The ‘educated elite’ of Kneale’s The Year of the Sex Olympics is a thinly-veiled parody of the BBC itself, an organisation which has historically been patrician, patriarchal, and paternalistic in equal measure. But, crucially, the BBC did give Kneale’s work the greenlight. Similarly, the BBC’s Play for Today series, which ran from 1970 to 1984, ‘exposed a broad spectrum of viewers to a host of new ideas and scenarios featuring the young, the working class, the underprivileged and the compromised, as well as the elderly and the educated.’ The Play for Today ‘made few concessions to populism, acted as a hothouse for emerging auteur directors and covered a bewildering range of subjects, from nuclear attack to social realism, wyrd English mythos, and Borstal brutalism.’

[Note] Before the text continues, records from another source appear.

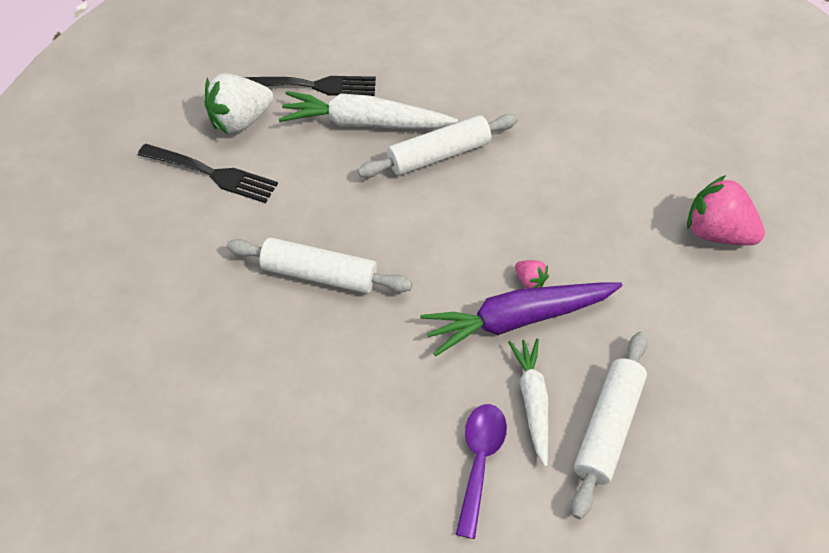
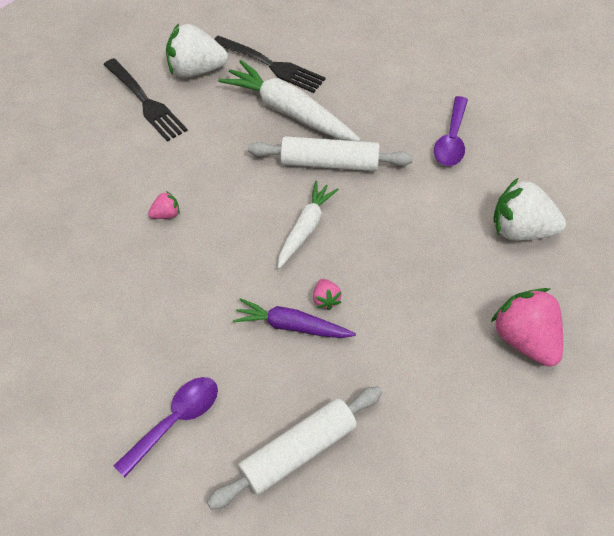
camera: 30 degrees right, 0 degrees up
white rolling pin [227,238,413,293] -> pink strawberry [148,191,180,219]
purple carrot [420,282,623,356] -> purple carrot [233,298,356,338], size x0.63
white carrot [508,338,548,467] -> white carrot moved to [278,181,339,269]
none -> purple spoon [434,96,468,166]
none -> white strawberry [493,177,566,241]

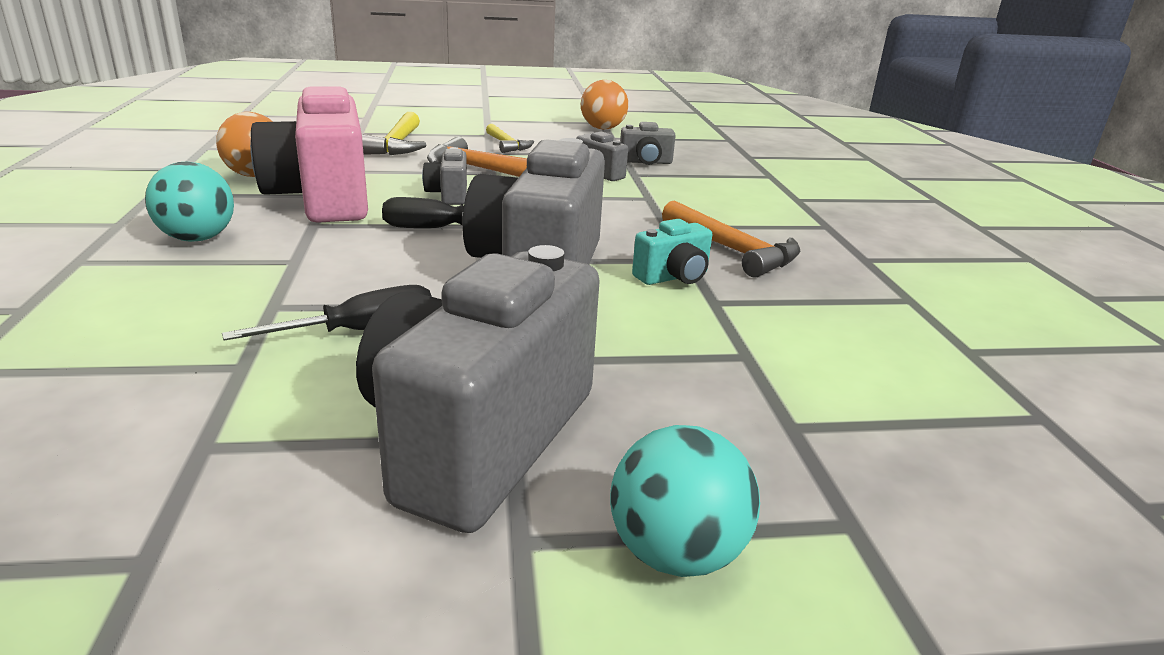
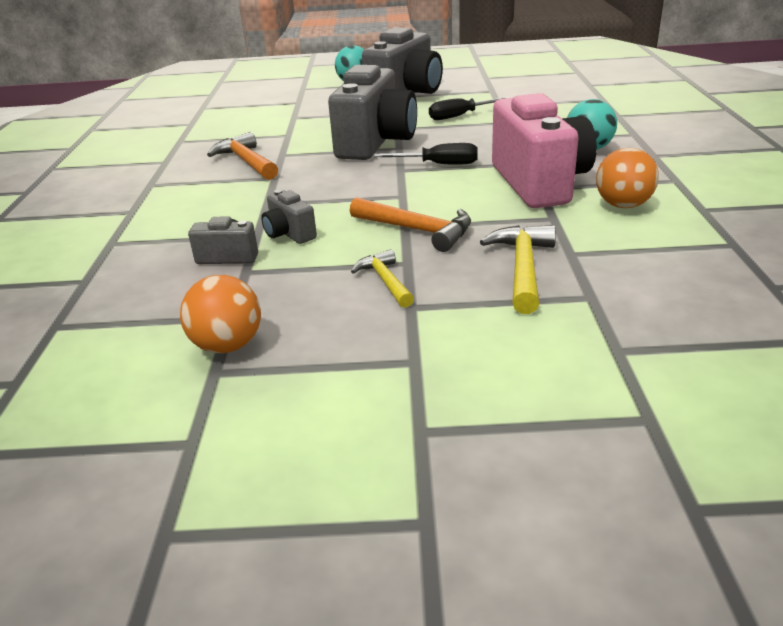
camera: 170 degrees left, 5 degrees up
grey camera [422,147,467,205] -> none
turquoise camera [632,219,712,285] -> none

Young concludes by reaffirming the importance of the BBC as a publicly-owned broadcaster, partly in response to the Conservatives’ proposals to scrap the licence fee after the 2019 election. Young argues that such changes ‘would remove a vital backbone of British cultural life.’ While many of the works discussed in The Magic Box were produced by commercial enterprises such as Hammer Films, ITV, or Channel 4, the most interesting by far are those made by the BBC, who had the financial security of the licence fee. Despite the BBC’s many flaws, Young argues that these peculiar and subversive works ‘would never have made it past the proposal stage in a meeting with the commissioning editors of a global streaming service. Too quirky, too local, too slow, too dry, too difficult, too weird.’

The Magic Box portrays television as a form for experiment, inquiry and ambiguity, a stage for the working-out of values rather than their prescription or proscription. It is for this reason that a plural and democratic state broadcaster is crucial.